Output


Phenology Pipeline

File Structure

Outputs are organized into per-region subdirectories when shapefiles are provided:

outputs/                                         ← --output-dir
├── vi_phenology_20260303_153100.log             ← log file at output-dir root
└── biomes/                                      ← shapefile stem folder
    ├── Cape_Fynbos/                             ← one subfolder per field value
    │   ├── NDVI_Cape_Fynbos_observations.csv
    │   ├── NDVI_Cape_Fynbos_metrics.csv
    │   ├── NDVI_Cape_Fynbos_timeseries.png
    │   ├── NDVI_Cape_Fynbos_timeseries.html
    │   ├── NDVI_Cape_Fynbos_annual.png
    │   ├── NDVI_Cape_Fynbos_annual.html
    │   ├── NDVI_Cape_Fynbos_anomaly.png
    │   └── Cape_Fynbos_multi_vi.png
    ├── Succulent_Karoo/
    │   └── ...
    ├── NDVI_biomes_timeseries.csv               ← all regions stacked, observations only
    └── NDVI_biomes_metrics.csv                  ← combined metrics (field-split runs only)

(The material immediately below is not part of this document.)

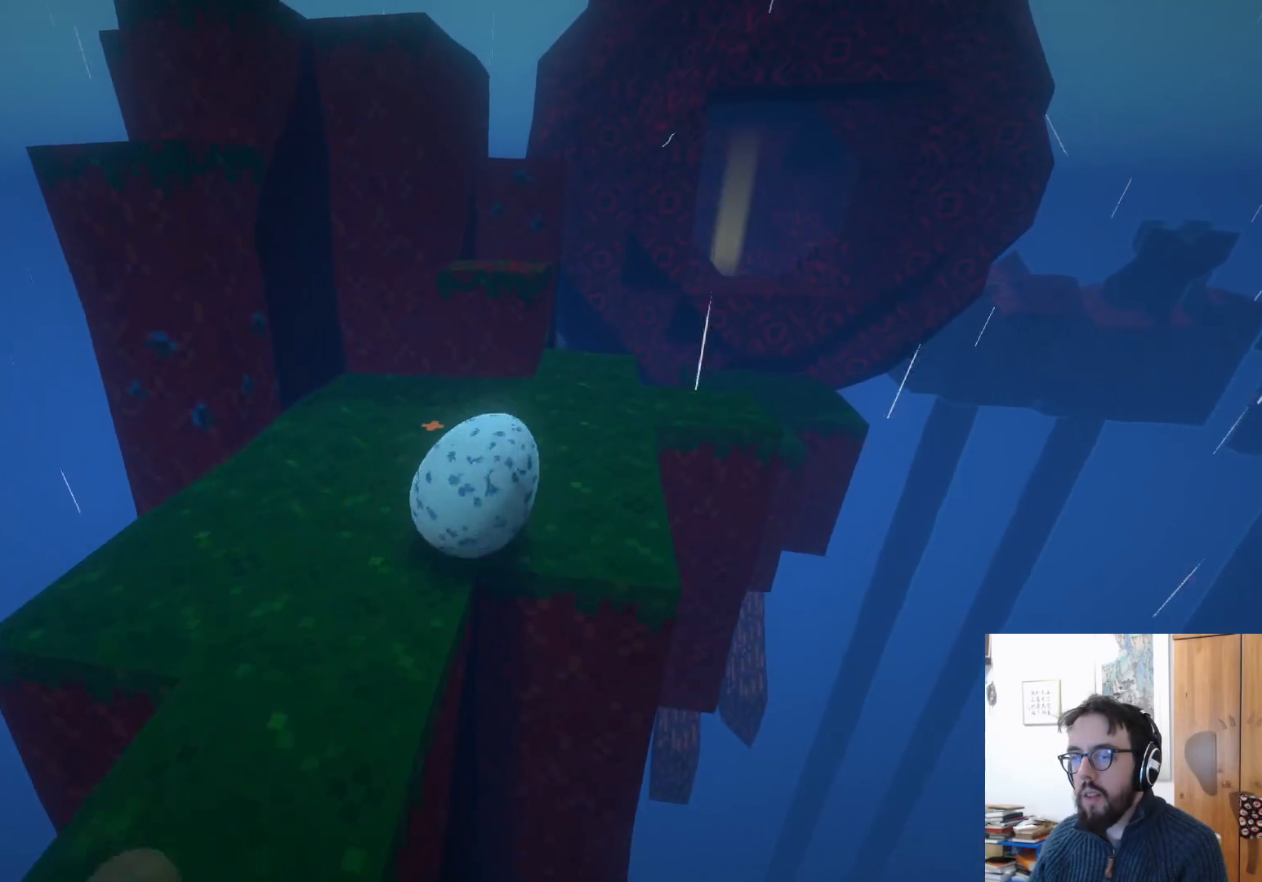
{"buttons": [], "left_stick": "right", "right_stick": "center", "events": [[367, "A", "down"], [433, "A", "up"], [500, "left_stick", "right"]]}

When a shapefile is dissolved (no --shapefile-field), outputs go into outputs/{shapefile_stem}/ with no further nesting.

When no shapefile is provided (full-extent mode), all outputs go directly into --output-dir and the region label is full_extent.


Output Files

File

Description

{VI}_{region}_observations.csv

Actual HLS observations only — date, vi_raw, vi_count, vi_std, vi_smooth (at obs dates). No gap-filled rows. vi_raw = spatial mean (default) or median (--use-median). vi_std = pooled std dev (mean mode) or IQR Q75−Q25 (median mode).

{VI}_{shapefile_stem}_timeseries.csv

All regions stacked with region column — same columns as observations CSV above. Written to shapefile root folder when --shapefile-field yields multiple regions.

{VI}_{region}_metrics.csv

Phenological metrics per year for this region. For column definitions, see Phenological Metrics.

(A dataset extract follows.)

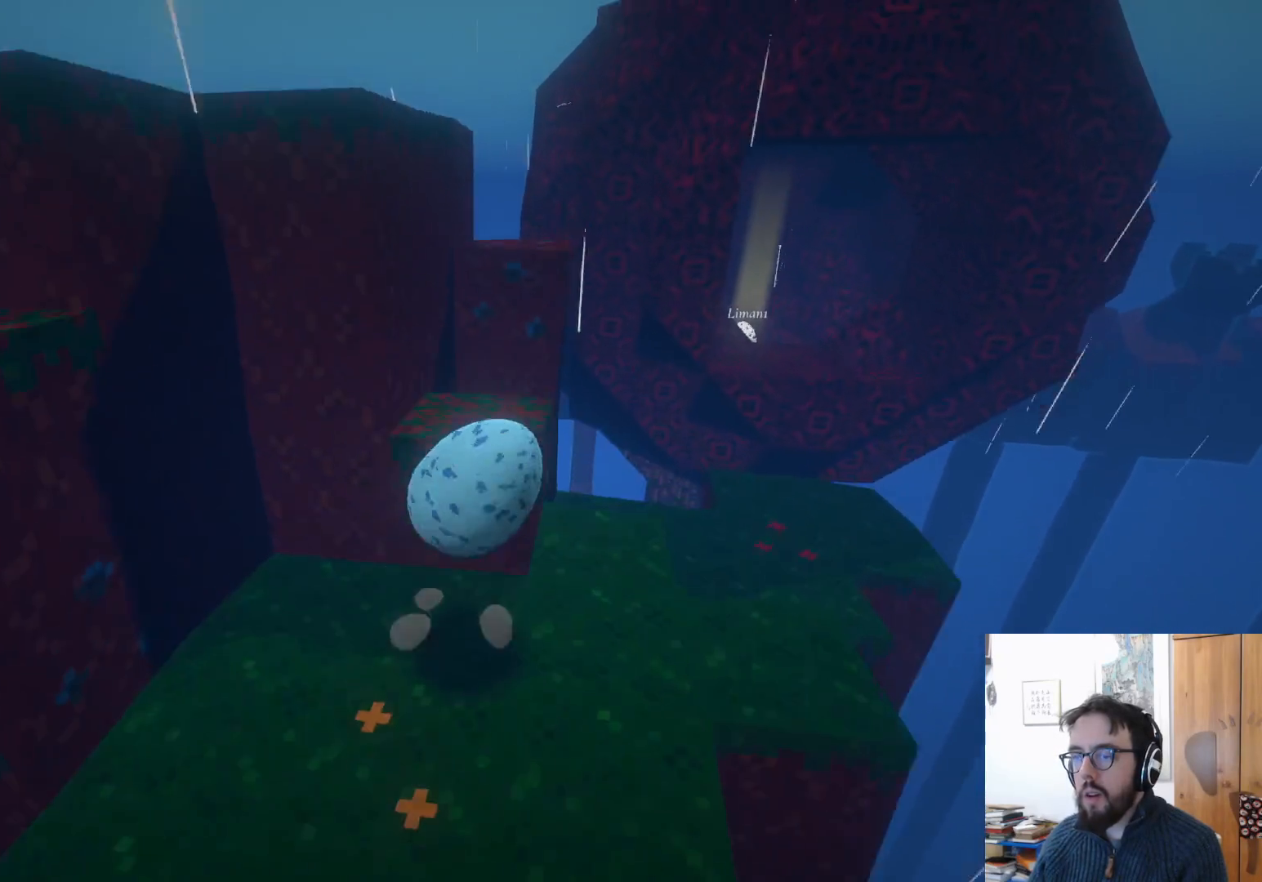
{"buttons": [], "left_stick": "right", "right_stick": "center", "events": [[233, "A", "down"], [350, "A", "up"]]}
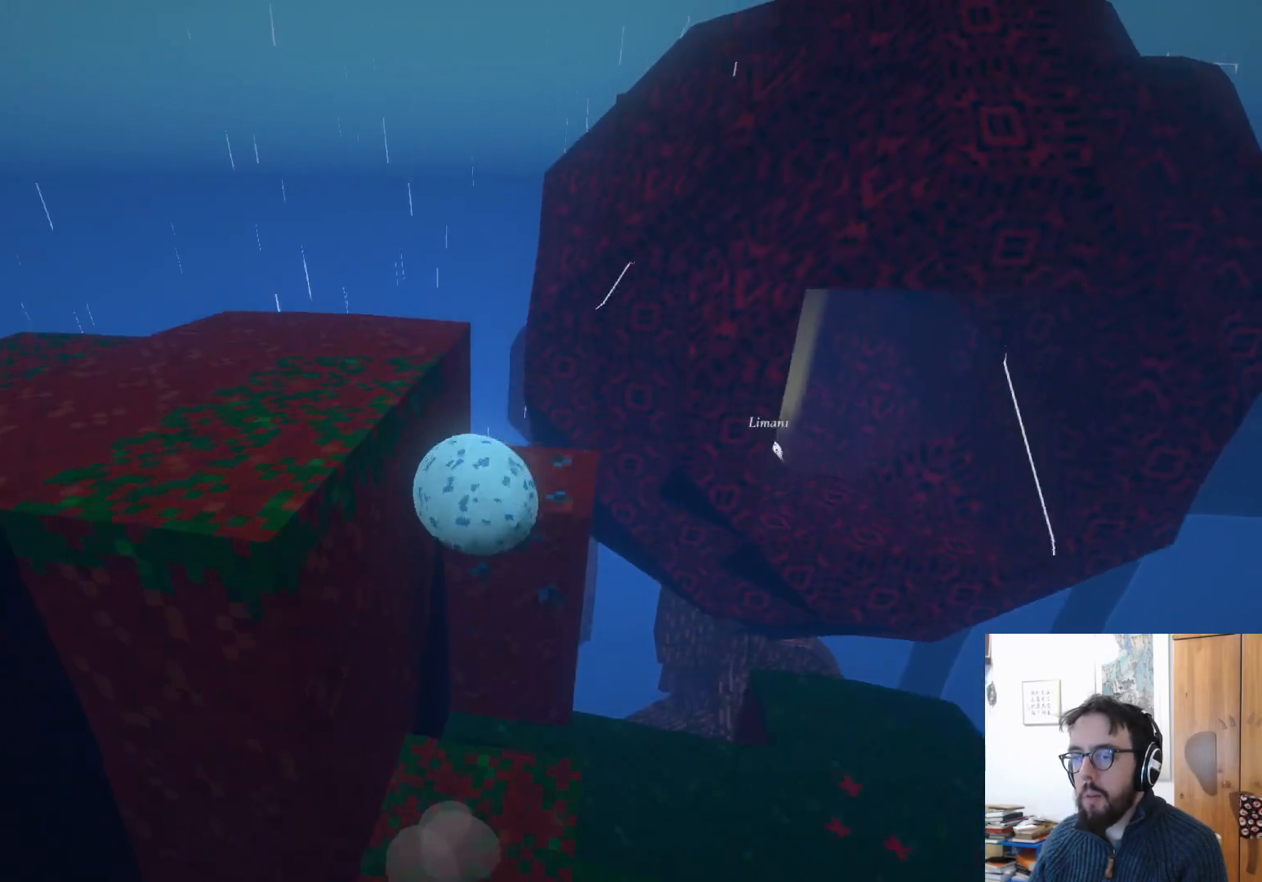
{"buttons": [], "left_stick": "down-left", "right_stick": "center", "events": [[67, "left_stick", "up-right"], [267, "left_stick", "up-left"], [333, "left_stick", "left"], [450, "left_stick", "down-left"]]}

{VI}_{shapefile_stem}_metrics.csv

Combined metrics for all regions in a shapefile (when --shapefile-field is set)

{VI}_{region}_timeseries.png/html

Full temporal range: smooth curve + observation scatter + ±1 std band

{VI}_{region}_annual.png/html

VI vs month, one line per year + multi-year mean overlay

{VI}_{region}_anomaly.png/html

Per-year deviation from multi-year mean (requires ≥ 2 calendar years)

{region}_multi_vi.png/html

Side-by-side NDVI / EVI2 / NIRv comparison (requires > 1 VI)


Output Toggles

All output types are enabled by default. Disable any combination in config.local.env:

SAVE_OBSERVATIONS_CSV=false   # skip per-region observations CSV files
SAVE_COMBINED_OUTPUTS=false   # skip combined shapefile observations CSV
PLOT_ANNUAL=false             # skip annual DOY overlay plot
PLOT_TIMESERIES=false         # skip full time-series plot
PLOT_ANOMALY=false            # skip anomaly plot
PLOT_MULTI_VI=false           # skip multi-VI comparison panel

Or via CLI flags: --no-observations-csv, --no-combined-outputs, --no-plot-annual, --no-plot-timeseries, --no-plot-anomaly, --no-plot-multi-vi.

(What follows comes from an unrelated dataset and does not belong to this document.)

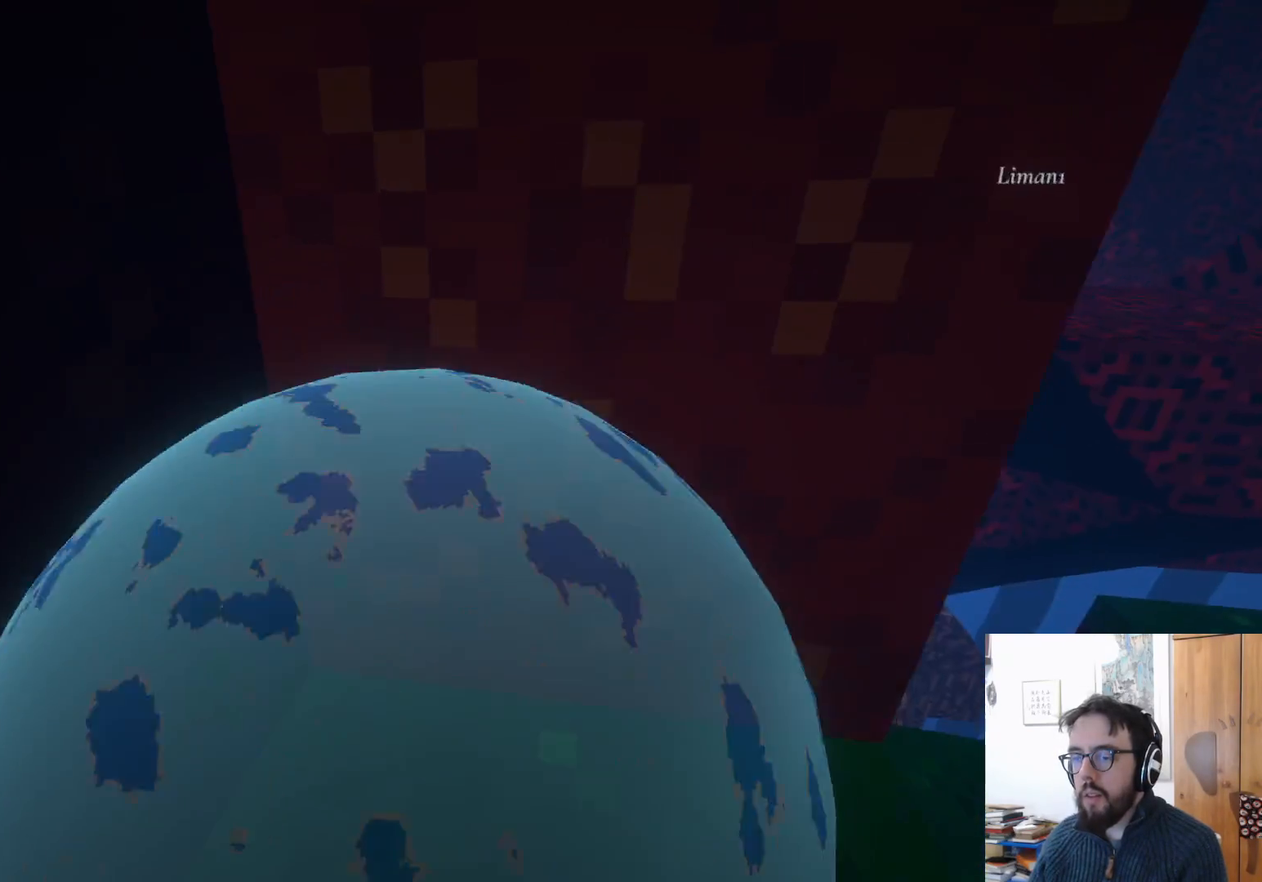
{"buttons": ["A"], "left_stick": "down", "right_stick": "center", "events": [[67, "left_stick", "down"], [467, "A", "down"]]}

See CLI Reference for the full toggle table.


netCDF Datacube Pipeline

File Structure

outputs/                                              ← --output-dir
├── netcdf_datacube_20260312_153100.log               ← log file at output-dir root
└── Parks_and_OpenSpace/                              ← shapefile stem
    ├── Mesa_Verde/                                   ← one subfolder per region
    │   ├── NDVI_Mesa_Verde_datacube.nc               ← merged datacube (default)
    │   └── EVI2_Mesa_Verde_datacube.nc
    └── Ridgway_State_Park/
        └── NDVI_Ridgway_State_Park_datacube.nc

When no shapefile is provided (full-extent mode), outputs go into outputs/full_extent/ directly.

When --no-merge-same-crs or --no-merge-cross-crs is set, each tile writes its own file:

outputs/
└── Parks_and_OpenSpace/
    └── Mesa_Verde/
        ├── NDVI_Mesa_Verde_T13SDA_datacube.nc
        └── NDVI_Mesa_Verde_T13SDB_datacube.nc

Output Files

File

Description

{VI}_{region}_datacube.nc

Merged per-pixel datacube: all contributing tiles merged into one CF-1.8 netCDF

{VI}_{region}_{tile_id}_datacube.nc

Per-tile datacube when merge is disabled (native CRS, no reprojection)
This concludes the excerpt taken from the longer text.